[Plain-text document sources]
Content starts

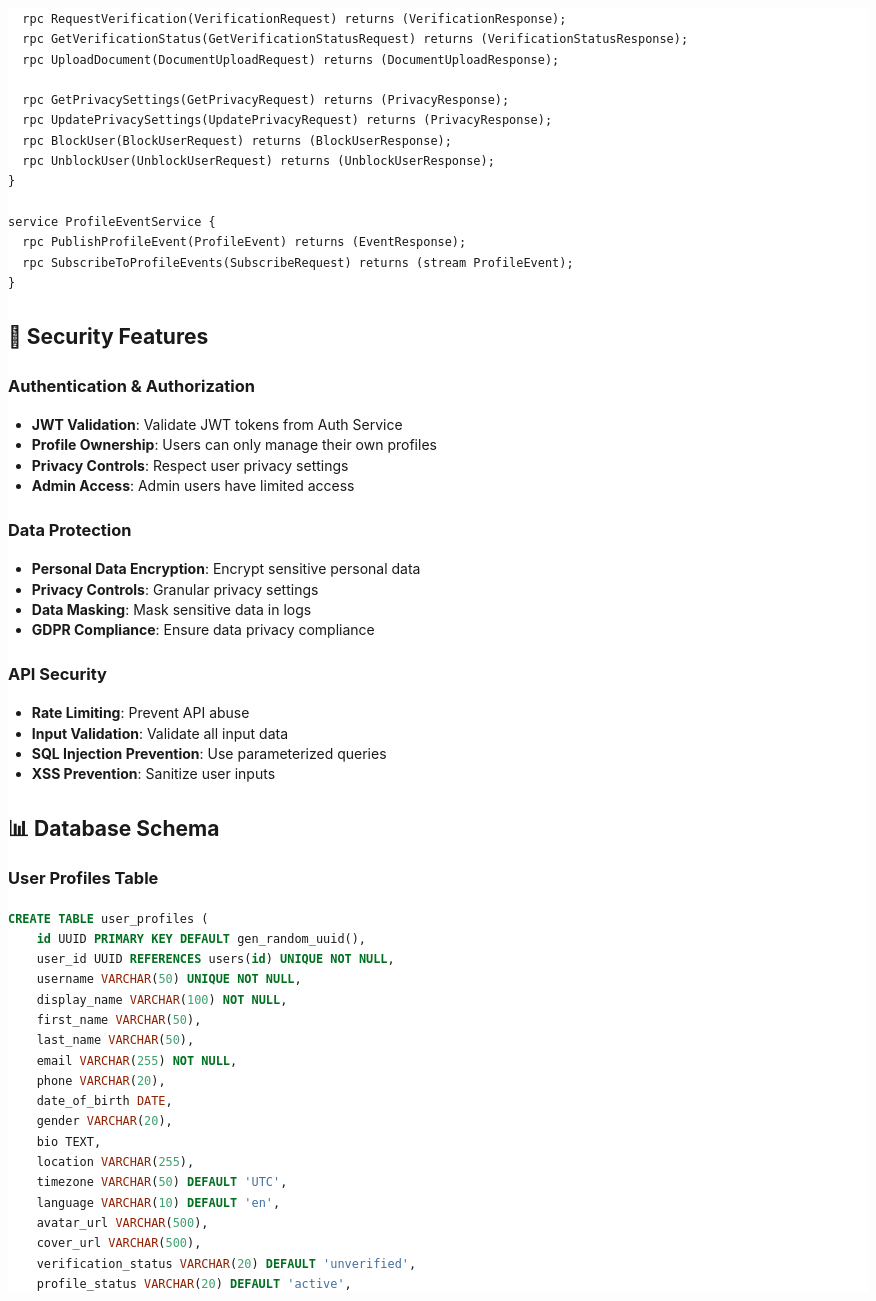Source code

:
```protobuf
  rpc RequestVerification(VerificationRequest) returns (VerificationResponse);
  rpc GetVerificationStatus(GetVerificationStatusRequest) returns (VerificationStatusResponse);
  rpc UploadDocument(DocumentUploadRequest) returns (DocumentUploadResponse);

  rpc GetPrivacySettings(GetPrivacyRequest) returns (PrivacyResponse);
  rpc UpdatePrivacySettings(UpdatePrivacyRequest) returns (PrivacyResponse);
  rpc BlockUser(BlockUserRequest) returns (BlockUserResponse);
  rpc UnblockUser(UnblockUserRequest) returns (UnblockUserResponse);
}

service ProfileEventService {
  rpc PublishProfileEvent(ProfileEvent) returns (EventResponse);
  rpc SubscribeToProfileEvents(SubscribeRequest) returns (stream ProfileEvent);
}
```

## 🔐 Security Features

### Authentication & Authorization

- **JWT Validation**: Validate JWT tokens from Auth Service
- **Profile Ownership**: Users can only manage their own profiles
- **Privacy Controls**: Respect user privacy settings
- **Admin Access**: Admin users have limited access

### Data Protection

- **Personal Data Encryption**: Encrypt sensitive personal data
- **Privacy Controls**: Granular privacy settings
- **Data Masking**: Mask sensitive data in logs
- **GDPR Compliance**: Ensure data privacy compliance

### API Security

- **Rate Limiting**: Prevent API abuse
- **Input Validation**: Validate all input data
- **SQL Injection Prevention**: Use parameterized queries
- **XSS Prevention**: Sanitize user inputs

## 📊 Database Schema

### User Profiles Table

```sql
CREATE TABLE user_profiles (
    id UUID PRIMARY KEY DEFAULT gen_random_uuid(),
    user_id UUID REFERENCES users(id) UNIQUE NOT NULL,
    username VARCHAR(50) UNIQUE NOT NULL,
    display_name VARCHAR(100) NOT NULL,
    first_name VARCHAR(50),
    last_name VARCHAR(50),
    email VARCHAR(255) NOT NULL,
    phone VARCHAR(20),
    date_of_birth DATE,
    gender VARCHAR(20),
    bio TEXT,
    location VARCHAR(255),
    timezone VARCHAR(50) DEFAULT 'UTC',
    language VARCHAR(10) DEFAULT 'en',
    avatar_url VARCHAR(500),
    cover_url VARCHAR(500),
    verification_status VARCHAR(20) DEFAULT 'unverified',
    profile_status VARCHAR(20) DEFAULT 'active',
```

Content ends

▶ **The task**
Every entry belongs in the answer exactly as written, but no picture does.

▶ **Answer area**
Source code

:
```protobuf
  rpc RequestVerification(VerificationRequest) returns (VerificationResponse);
  rpc GetVerificationStatus(GetVerificationStatusRequest) returns (VerificationStatusResponse);
  rpc UploadDocument(DocumentUploadRequest) returns (DocumentUploadResponse);

  rpc GetPrivacySettings(GetPrivacyRequest) returns (PrivacyResponse);
  rpc UpdatePrivacySettings(UpdatePrivacyRequest) returns (PrivacyResponse);
  rpc BlockUser(BlockUserRequest) returns (BlockUserResponse);
  rpc UnblockUser(UnblockUserRequest) returns (UnblockUserResponse);
}

service ProfileEventService {
  rpc PublishProfileEvent(ProfileEvent) returns (EventResponse);
  rpc SubscribeToProfileEvents(SubscribeRequest) returns (stream ProfileEvent);
}
```

## 🔐 Security Features

### Authentication & Authorization

- **JWT Validation**: Validate JWT tokens from Auth Service
- **Profile Ownership**: Users can only manage their own profiles
- **Privacy Controls**: Respect user privacy settings
- **Admin Access**: Admin users have limited access

### Data Protection

- **Personal Data Encryption**: Encrypt sensitive personal data
- **Privacy Controls**: Granular privacy settings
- **Data Masking**: Mask sensitive data in logs
- **GDPR Compliance**: Ensure data privacy compliance

### API Security

- **Rate Limiting**: Prevent API abuse
- **Input Validation**: Validate all input data
- **SQL Injection Prevention**: Use parameterized queries
- **XSS Prevention**: Sanitize user inputs

## 📊 Database Schema

### User Profiles Table

```sql
CREATE TABLE user_profiles (
    id UUID PRIMARY KEY DEFAULT gen_random_uuid(),
    user_id UUID REFERENCES users(id) UNIQUE NOT NULL,
    username VARCHAR(50) UNIQUE NOT NULL,
    display_name VARCHAR(100) NOT NULL,
    first_name VARCHAR(50),
    last_name VARCHAR(50),
    email VARCHAR(255) NOT NULL,
    phone VARCHAR(20),
    date_of_birth DATE,
    gender VARCHAR(20),
    bio TEXT,
    location VARCHAR(255),
    timezone VARCHAR(50) DEFAULT 'UTC',
    language VARCHAR(10) DEFAULT 'en',
    avatar_url VARCHAR(500),
    cover_url VARCHAR(500),
    verification_status VARCHAR(20) DEFAULT 'unverified',
    profile_status VARCHAR(20) DEFAULT 'active',
```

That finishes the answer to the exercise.